3. Die BF wurde am 11.06.2019 vor dem Standesamt XXXX zur Klärung des richtigen Geburtsjahres der BF einvernommen. Die BF gab zusammengefasst an, sie habe bis zur Verlängerung ihres Reisepasses in der Dominikanischen Republik im Jahr 2014 ihren vorangehenden Reisepässen entsprechend geglaubt, im Jahr 1966 geboren zu sein. Erstmals im Jahr 2014 hätten die dominikanischen Behörden bei der Beantragung des neuen Reisepasses die Vorlage einer Geburtsurkunde verlangt. Im Zuge der Aushebung derselben habe sich ergeben, dass aus dem Register tatsächlich das Geburtsjahr 1956 hervorgehe. Ihr sei daraufhin eine Geburtsurkunde und ein neuer Pass mit den korrigierten und richtigen Daten, nämlich 1956, ausgestellt worden.

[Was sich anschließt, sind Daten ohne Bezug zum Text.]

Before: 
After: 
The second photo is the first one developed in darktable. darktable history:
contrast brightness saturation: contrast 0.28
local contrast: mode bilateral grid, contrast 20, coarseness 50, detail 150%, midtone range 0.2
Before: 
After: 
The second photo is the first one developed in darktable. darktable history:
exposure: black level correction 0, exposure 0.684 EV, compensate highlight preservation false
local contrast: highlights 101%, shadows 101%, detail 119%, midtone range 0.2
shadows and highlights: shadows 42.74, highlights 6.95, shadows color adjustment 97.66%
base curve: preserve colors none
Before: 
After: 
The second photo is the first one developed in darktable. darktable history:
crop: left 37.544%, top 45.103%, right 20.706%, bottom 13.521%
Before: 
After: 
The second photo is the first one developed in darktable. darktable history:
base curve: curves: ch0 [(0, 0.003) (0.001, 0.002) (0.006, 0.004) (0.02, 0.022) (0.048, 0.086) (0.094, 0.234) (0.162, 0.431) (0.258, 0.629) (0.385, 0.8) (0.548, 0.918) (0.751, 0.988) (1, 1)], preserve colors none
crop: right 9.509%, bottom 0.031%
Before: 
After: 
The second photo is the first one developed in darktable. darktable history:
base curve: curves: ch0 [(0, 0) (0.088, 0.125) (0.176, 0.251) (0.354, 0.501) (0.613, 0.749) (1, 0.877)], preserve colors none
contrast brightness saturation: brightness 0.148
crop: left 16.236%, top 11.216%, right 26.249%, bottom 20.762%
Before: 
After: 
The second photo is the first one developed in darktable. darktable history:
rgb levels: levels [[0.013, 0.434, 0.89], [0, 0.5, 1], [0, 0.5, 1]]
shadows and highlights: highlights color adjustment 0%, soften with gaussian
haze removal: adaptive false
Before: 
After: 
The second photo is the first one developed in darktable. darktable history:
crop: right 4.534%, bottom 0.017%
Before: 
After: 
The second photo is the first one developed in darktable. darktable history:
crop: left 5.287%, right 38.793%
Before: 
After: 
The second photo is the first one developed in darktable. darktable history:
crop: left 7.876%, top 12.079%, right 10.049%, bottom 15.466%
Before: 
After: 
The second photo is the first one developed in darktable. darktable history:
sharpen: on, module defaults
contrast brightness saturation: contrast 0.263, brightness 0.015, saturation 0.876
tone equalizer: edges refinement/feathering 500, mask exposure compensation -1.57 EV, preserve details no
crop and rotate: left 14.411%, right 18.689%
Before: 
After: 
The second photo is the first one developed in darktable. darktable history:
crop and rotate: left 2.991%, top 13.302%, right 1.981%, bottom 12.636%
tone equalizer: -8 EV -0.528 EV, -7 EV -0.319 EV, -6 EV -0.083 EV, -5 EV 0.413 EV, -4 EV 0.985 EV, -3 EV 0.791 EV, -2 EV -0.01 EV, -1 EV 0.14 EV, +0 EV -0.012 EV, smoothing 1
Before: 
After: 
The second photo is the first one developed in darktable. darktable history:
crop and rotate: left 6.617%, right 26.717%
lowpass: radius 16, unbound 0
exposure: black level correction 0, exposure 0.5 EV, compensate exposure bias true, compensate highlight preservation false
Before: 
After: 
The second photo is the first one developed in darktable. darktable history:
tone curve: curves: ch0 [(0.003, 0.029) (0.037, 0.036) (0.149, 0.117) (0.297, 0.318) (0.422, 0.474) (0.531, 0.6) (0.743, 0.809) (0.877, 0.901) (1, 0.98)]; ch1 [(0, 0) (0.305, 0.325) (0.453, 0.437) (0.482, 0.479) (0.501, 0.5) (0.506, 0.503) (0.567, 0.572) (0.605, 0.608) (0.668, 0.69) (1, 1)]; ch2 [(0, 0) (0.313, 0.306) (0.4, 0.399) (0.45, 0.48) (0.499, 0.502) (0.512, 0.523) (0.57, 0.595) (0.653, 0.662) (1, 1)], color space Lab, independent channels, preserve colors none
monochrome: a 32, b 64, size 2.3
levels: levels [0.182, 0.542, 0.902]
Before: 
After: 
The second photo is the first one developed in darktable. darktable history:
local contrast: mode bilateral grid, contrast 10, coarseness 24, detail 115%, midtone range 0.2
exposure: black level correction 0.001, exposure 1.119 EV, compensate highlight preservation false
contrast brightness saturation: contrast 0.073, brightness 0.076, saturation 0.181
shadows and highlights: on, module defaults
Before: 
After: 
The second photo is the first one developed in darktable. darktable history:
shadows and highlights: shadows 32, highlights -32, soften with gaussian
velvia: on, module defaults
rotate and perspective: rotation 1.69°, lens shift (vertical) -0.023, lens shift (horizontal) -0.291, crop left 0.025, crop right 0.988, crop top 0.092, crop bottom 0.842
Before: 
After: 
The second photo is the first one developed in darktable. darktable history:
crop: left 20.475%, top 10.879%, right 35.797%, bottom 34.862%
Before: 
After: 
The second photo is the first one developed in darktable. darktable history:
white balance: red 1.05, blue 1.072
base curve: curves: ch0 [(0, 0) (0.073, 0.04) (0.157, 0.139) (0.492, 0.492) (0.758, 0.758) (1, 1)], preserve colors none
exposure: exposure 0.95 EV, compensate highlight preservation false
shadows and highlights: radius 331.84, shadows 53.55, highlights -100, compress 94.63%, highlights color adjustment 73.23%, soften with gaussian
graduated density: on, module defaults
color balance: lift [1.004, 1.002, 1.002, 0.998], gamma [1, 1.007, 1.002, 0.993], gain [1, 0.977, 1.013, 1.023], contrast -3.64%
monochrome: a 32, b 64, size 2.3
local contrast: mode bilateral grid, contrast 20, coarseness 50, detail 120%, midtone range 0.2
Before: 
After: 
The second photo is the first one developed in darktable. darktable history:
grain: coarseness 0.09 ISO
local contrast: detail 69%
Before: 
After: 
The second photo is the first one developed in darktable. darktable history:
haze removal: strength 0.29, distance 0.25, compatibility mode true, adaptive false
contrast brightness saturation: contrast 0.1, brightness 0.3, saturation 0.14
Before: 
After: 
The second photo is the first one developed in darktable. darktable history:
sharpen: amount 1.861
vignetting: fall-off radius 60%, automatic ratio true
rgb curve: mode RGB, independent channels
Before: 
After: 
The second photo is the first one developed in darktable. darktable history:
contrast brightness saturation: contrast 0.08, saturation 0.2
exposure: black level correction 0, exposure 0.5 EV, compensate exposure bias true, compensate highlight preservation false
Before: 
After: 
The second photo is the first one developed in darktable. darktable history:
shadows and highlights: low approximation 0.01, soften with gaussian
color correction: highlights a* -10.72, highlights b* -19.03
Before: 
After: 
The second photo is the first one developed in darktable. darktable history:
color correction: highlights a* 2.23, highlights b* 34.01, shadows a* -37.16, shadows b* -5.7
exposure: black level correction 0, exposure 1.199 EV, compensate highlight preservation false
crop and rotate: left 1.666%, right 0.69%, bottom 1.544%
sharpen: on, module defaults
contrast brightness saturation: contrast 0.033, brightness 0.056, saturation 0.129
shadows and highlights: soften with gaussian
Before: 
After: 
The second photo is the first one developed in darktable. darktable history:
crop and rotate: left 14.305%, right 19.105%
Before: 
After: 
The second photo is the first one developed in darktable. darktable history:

Das Geburtsdatum sei aufgrund des korrigierten Reisepasses und der korrigierten Geburtsurkunde bereits im Zentralen Melderegister, im Fremdenregister und der zuständigen Gebietskrankenkasse korrigiert worden.

4. Mit Schreiben der belangten Behörde vom 30.07.2019 teilte diese der BF mit, dass nach Sichtung sämtlicher der belangten Behörde vorliegenden Unterlagen festgestellt habe werden müssen, dass die BF bei den erstmaligen Vorsprachen vor der belangten Behörde im Zusammenhang mit Anträgen auf Gewährung eines Heilverfahrens vom 05.11.2008, 09.06.2011 und 20.11.2011 sowie einem Antrag auf Ergänzung der Versicherungszeiten im Zuge der Befüllung des Pensionskontos vom 30.10.2014 das Geburtsjahr 1966 angegeben habe. Gemäß § 358 ASVG sei jenes Datum als Geburtsdatum maßgeblich, welches sich aus der ersten Angabe des Versicherten gegenüber einem Versicherungsträger ergibt. Die einzigen gesetzlich vorgesehenen Ausnahmen davon würden im Fall der BF nicht zutreffen, da ein offensichtlicher Schreibfehler ausgeschlossen werden könne, zumal sie das Geburtsjahr 1966 in mehreren Anträgen angegeben habe und die derzeit vorliegende Geburtsurkunde, welche ihr Geburtsjahr mit 1956 belege, erst im Jahre 2014 ausgestellt worden sei. Die BF werde innerhalb einer Frist von 14 Tagen um Vorlage einer diesbezüglich gültigen Urkunde bzw. um eine schriftliche Stellungnahme zum Sachverhalt ersucht.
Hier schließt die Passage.